Exercise task -
Edit every line of the material below by changing "column 3" to "third column" wherever it appears, keeping everything else the same. Omit the pictures from your answer.

Stored items from a collection:
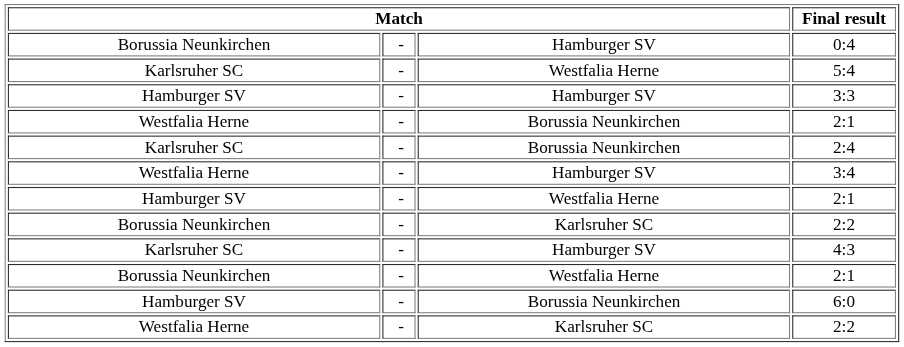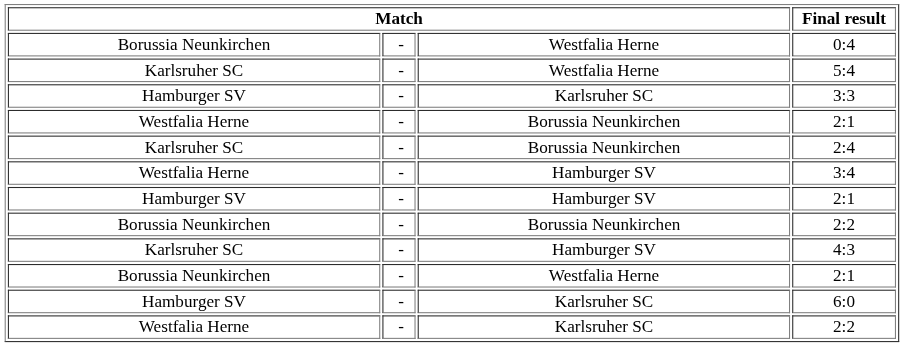0:4 | column 3: Hamburger SV -> Westfalia Herne
3:3 | column 3: Hamburger SV -> Karlsruher SC
Hamburger SV / 2:1 | column 3: Westfalia Herne -> Hamburger SV
Borussia Neunkirchen / 2:2 | column 3: Karlsruher SC -> Borussia Neunkirchen
6:0 | column 3: Borussia Neunkirchen -> Karlsruher SC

Correct result -
0:4 | third column: Hamburger SV -> Westfalia Herne
3:3 | third column: Hamburger SV -> Karlsruher SC
Hamburger SV / 2:1 | third column: Westfalia Herne -> Hamburger SV
Borussia Neunkirchen / 2:2 | third column: Karlsruher SC -> Borussia Neunkirchen
6:0 | third column: Borussia Neunkirchen -> Karlsruher SC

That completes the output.